Four years have passed since that first springtime in Pike and as I sit here on my front porch with the sunlight fading into night, I know that it is my purpose to be here right now. God must have told my Daddy that He had something better in store for me but I had to be willing to go outside of my comfort zone to get it. I call Pike County my home now, a place that I plan to stay for the rest of my life. (That is unless God has something better in store…) But new thoughts are going through my mind this springtime in Pike. One child later and one year into another new job, I am at a crossroad in my life as a responsible adult. I’m preparing to make that leap into home ownership. Something that four years ago was so far from my radar that it maybe showed up fifteen years down the road. God is so good. He knows the desires of our hearts and then makes it happen when we are obedient to His will.

I dreamed of Daddy after he died. He was fishing by a lake with a big brand new truck and a cooler full of “cold beer.” He looked at me and said, “Don’t worry about me, I am fine now.

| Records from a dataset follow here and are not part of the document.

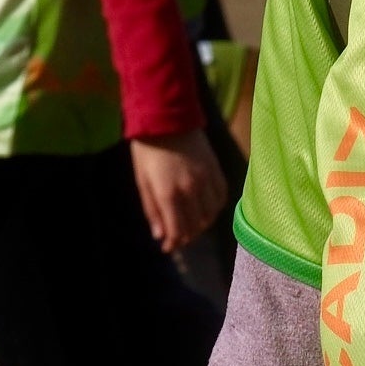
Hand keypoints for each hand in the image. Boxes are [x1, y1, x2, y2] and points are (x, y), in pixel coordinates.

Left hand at [131, 130, 228, 250]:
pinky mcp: (216, 170)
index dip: (174, 243)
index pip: (178, 231)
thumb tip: (160, 235)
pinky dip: (215, 207)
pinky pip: (222, 196)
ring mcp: (206, 180)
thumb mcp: (143, 181)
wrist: (168, 117)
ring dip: (202, 224)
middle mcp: (191, 190)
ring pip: (211, 214)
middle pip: (196, 226)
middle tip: (178, 237)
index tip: (168, 247)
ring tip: (192, 224)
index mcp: (169, 194)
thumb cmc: (148, 150)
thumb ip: (152, 210)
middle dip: (186, 236)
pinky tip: (206, 208)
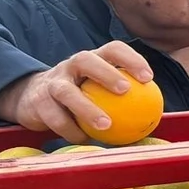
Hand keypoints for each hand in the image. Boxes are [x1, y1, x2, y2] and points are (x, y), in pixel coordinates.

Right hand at [0, 41, 154, 144]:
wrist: (31, 98)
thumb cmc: (80, 95)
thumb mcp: (99, 89)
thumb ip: (123, 97)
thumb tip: (157, 115)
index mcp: (92, 59)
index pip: (112, 49)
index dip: (131, 59)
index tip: (148, 77)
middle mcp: (70, 65)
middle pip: (86, 60)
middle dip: (106, 73)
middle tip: (126, 90)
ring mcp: (52, 82)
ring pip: (66, 91)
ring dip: (86, 108)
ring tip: (106, 125)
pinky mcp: (37, 102)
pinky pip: (54, 117)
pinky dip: (70, 129)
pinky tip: (85, 139)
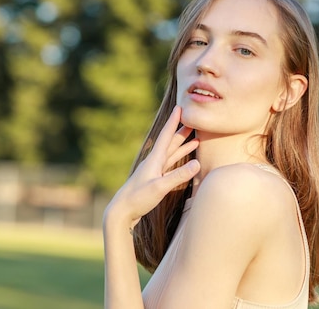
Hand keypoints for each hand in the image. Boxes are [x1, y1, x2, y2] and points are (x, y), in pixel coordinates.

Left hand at [104, 106, 199, 228]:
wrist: (122, 212)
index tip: (180, 107)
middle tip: (194, 120)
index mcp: (155, 159)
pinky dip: (180, 160)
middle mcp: (155, 162)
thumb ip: (178, 176)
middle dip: (182, 131)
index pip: (166, 136)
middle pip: (171, 142)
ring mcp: (155, 171)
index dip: (174, 121)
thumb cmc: (138, 199)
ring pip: (172, 154)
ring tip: (196, 138)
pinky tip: (188, 160)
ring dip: (183, 145)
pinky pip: (171, 165)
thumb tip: (197, 163)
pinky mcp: (156, 180)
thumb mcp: (159, 187)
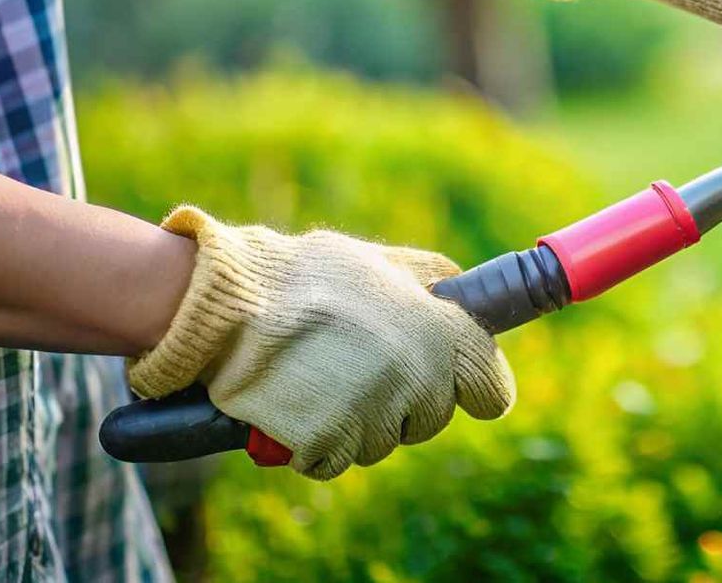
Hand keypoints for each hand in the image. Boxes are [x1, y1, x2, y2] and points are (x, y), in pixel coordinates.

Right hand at [127, 208, 514, 479]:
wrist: (231, 306)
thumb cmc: (304, 278)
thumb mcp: (380, 261)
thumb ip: (428, 282)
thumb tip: (458, 294)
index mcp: (440, 331)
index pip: (491, 387)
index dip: (480, 388)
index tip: (469, 388)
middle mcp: (418, 377)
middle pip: (432, 418)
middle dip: (405, 403)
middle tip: (361, 370)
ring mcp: (375, 414)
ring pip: (381, 441)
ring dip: (356, 422)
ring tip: (319, 377)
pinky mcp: (329, 443)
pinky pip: (334, 459)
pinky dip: (315, 443)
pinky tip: (296, 405)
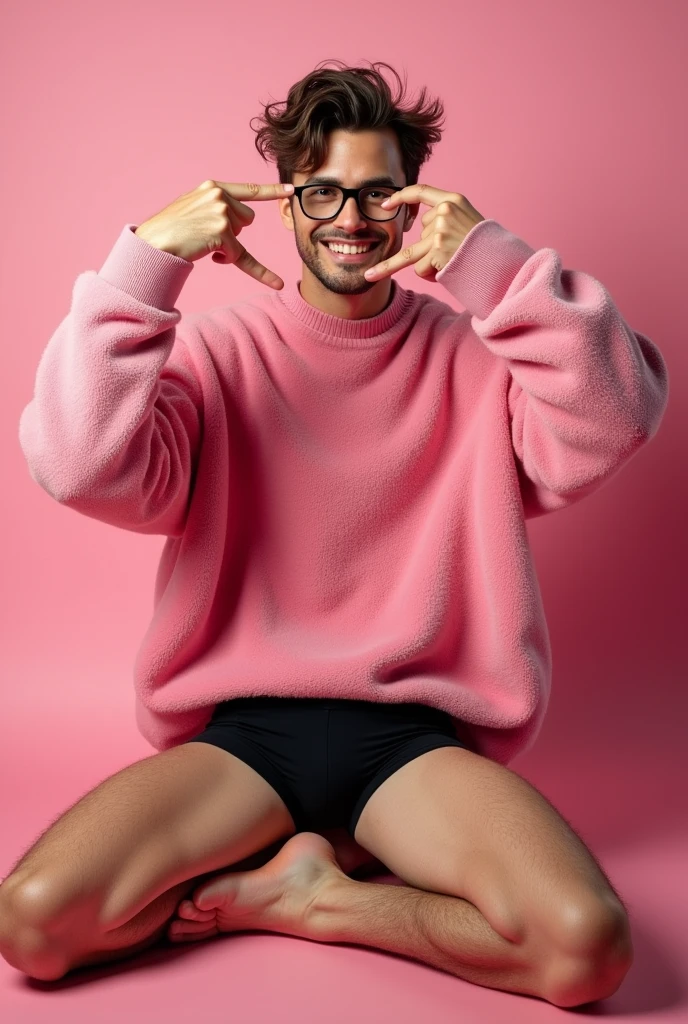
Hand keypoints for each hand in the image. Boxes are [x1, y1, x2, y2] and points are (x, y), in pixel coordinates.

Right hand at [135, 179, 294, 288]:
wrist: (153, 241)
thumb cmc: (169, 229)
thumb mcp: (192, 207)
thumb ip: (215, 207)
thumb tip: (240, 220)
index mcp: (212, 187)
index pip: (249, 189)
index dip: (272, 191)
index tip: (291, 191)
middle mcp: (218, 196)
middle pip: (247, 220)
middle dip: (233, 232)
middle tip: (206, 237)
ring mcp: (221, 213)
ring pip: (241, 237)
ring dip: (227, 246)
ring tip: (202, 245)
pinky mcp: (222, 233)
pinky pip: (240, 256)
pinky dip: (257, 271)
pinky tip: (273, 282)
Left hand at [363, 185, 484, 282]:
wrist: (501, 260)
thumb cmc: (485, 246)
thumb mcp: (467, 221)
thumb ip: (446, 218)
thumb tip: (419, 226)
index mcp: (453, 200)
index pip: (421, 191)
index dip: (400, 197)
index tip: (384, 205)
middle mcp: (445, 211)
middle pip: (421, 233)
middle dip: (430, 250)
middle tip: (451, 257)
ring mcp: (440, 229)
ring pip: (415, 253)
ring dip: (410, 266)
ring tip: (376, 275)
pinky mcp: (437, 248)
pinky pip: (420, 267)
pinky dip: (430, 274)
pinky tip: (448, 270)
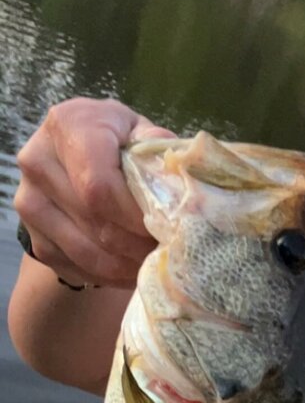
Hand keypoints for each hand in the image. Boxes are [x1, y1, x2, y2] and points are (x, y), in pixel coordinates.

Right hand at [14, 97, 175, 288]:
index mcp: (68, 126)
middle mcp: (39, 161)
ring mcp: (30, 202)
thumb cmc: (119, 143)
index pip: (99, 187)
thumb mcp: (140, 133)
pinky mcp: (35, 238)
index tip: (165, 228)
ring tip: (156, 262)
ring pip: (88, 253)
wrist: (78, 159)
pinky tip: (134, 268)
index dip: (135, 216)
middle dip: (138, 244)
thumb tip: (176, 182)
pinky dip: (113, 276)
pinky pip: (80, 269)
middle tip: (169, 251)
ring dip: (129, 266)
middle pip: (96, 222)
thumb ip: (158, 151)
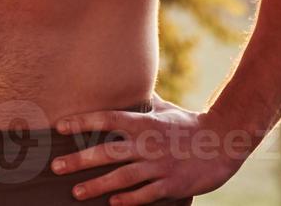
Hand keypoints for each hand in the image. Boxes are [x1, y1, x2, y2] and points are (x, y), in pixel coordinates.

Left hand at [48, 93, 251, 204]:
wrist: (225, 141)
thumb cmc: (190, 124)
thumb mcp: (166, 109)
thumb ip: (145, 102)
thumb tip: (132, 87)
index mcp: (144, 123)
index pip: (107, 119)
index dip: (83, 122)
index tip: (60, 127)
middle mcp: (148, 144)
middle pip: (107, 152)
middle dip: (79, 160)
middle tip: (55, 166)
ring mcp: (159, 166)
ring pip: (122, 177)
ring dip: (97, 185)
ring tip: (76, 192)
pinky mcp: (172, 185)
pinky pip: (146, 194)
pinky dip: (128, 199)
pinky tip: (112, 203)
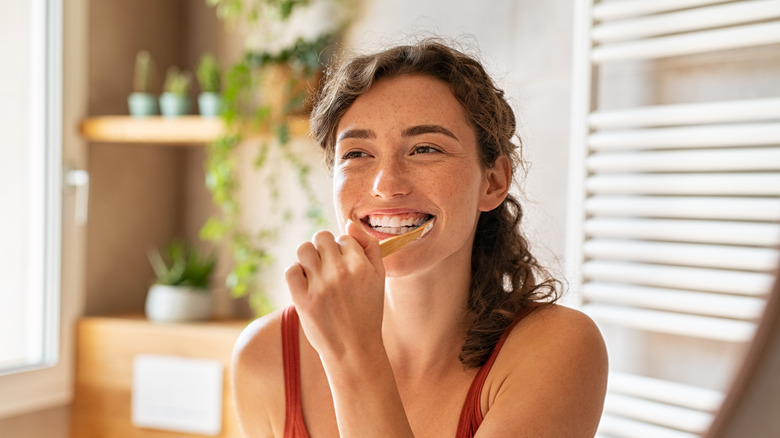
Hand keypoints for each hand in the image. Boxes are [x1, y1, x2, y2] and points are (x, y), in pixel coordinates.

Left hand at [285, 220, 384, 362]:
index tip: (344, 268)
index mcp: (360, 265)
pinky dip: (296, 274)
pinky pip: (291, 270)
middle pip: (321, 237)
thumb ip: (369, 246)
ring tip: (315, 274)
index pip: (343, 237)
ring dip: (308, 258)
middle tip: (328, 268)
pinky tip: (305, 285)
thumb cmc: (367, 312)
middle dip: (324, 249)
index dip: (343, 250)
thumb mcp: (379, 277)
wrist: (354, 349)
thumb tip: (349, 223)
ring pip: (304, 249)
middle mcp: (340, 272)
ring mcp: (320, 286)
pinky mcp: (302, 299)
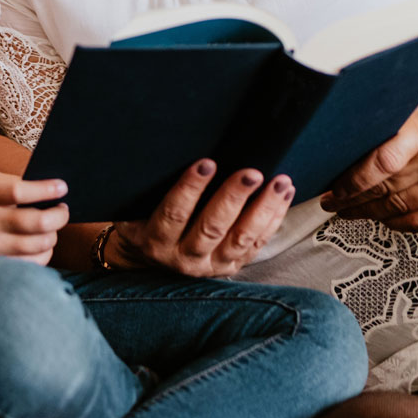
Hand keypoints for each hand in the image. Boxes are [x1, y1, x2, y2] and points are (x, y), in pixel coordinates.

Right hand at [0, 172, 69, 265]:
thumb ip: (13, 183)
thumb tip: (50, 190)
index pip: (22, 192)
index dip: (47, 190)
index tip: (62, 187)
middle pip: (38, 222)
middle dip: (59, 215)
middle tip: (62, 209)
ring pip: (39, 246)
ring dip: (53, 235)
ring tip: (52, 226)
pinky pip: (31, 264)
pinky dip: (43, 253)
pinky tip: (41, 243)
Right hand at [112, 159, 293, 276]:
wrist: (151, 262)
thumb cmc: (143, 224)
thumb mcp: (133, 212)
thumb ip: (148, 192)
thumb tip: (158, 151)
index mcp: (156, 241)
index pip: (174, 213)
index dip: (190, 188)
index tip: (206, 163)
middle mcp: (184, 257)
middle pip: (211, 228)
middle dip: (233, 198)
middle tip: (251, 173)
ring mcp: (211, 265)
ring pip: (241, 238)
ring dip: (263, 209)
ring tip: (279, 183)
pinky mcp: (232, 266)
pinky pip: (257, 244)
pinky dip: (273, 219)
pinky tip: (284, 195)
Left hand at [321, 83, 417, 231]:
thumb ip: (389, 133)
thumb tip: (348, 154)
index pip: (381, 163)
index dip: (351, 181)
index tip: (333, 188)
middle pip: (385, 189)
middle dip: (351, 200)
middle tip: (331, 202)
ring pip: (399, 208)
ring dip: (367, 213)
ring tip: (348, 211)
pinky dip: (395, 222)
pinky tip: (379, 217)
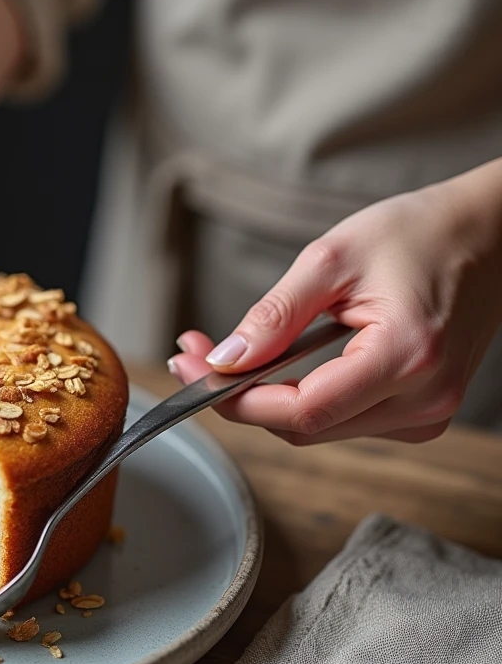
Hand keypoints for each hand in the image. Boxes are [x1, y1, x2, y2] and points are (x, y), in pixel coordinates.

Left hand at [168, 171, 501, 444]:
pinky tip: (285, 365)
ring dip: (268, 399)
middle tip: (196, 356)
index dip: (236, 399)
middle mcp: (423, 400)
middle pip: (304, 428)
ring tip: (233, 355)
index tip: (191, 369)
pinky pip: (344, 420)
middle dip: (240, 397)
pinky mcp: (422, 413)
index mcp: (406, 358)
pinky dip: (305, 398)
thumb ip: (274, 315)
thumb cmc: (422, 233)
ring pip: (319, 430)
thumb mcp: (332, 259)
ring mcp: (428, 413)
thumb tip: (224, 359)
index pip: (301, 411)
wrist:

I have this new body here in heaven and I’m having the best time.” In that dream, I smelled that sweet, fragrant smell of springtime in Pike and saw radiant sunlight that only heaven could produce. I told Daddy, “I didn’t think that they allowed beer in heaven, Daddy! And what do you need a car for anyhow?” He laughed and said, “Laura, God is bigger than most people give Him credit for and heaven isn’t this big stuffy place like most people think. We have fun here because God is a fun God after all.” I felt such an overwhelming sense of peace after that dream and it did open my eyes to the possibility of living life full of God’s awesome power and sense of humor.

Several weeks ago, I dreamed about my Daddy again and it was like he was trying to tell me something. For days afterward, I had trouble sleeping and felt this overwhelming feeling as though I should be doing something. Then three nights ago, I dreamed about buying a house and I smelled that familiar scent of springtime in Pike, which reminded me of heaven. Then I knew what it was all about. It was time for me to take another flight and find a permanent home here in my little piece of heaven. We’ve found several homes that we like and it’s hard to choose what’s best for us but I know that my Daddy is still watching over me. I can hear him now, “Well, what are you waiting for?” I’m thawing out of my years of fear and uncertainty. When we looked at a house today, church bells rang–loudly–with no church nearby. My husband and I both looked at each other and with tear filled eyes I looked at him and said, “There’s our sign! We’re on the right track!” I do hope that the last house that we looked at today becomes our home but even if it doesn’t work out, I don’t think that I would have started looking if it weren’t for my Daddy…and springtime in Pike.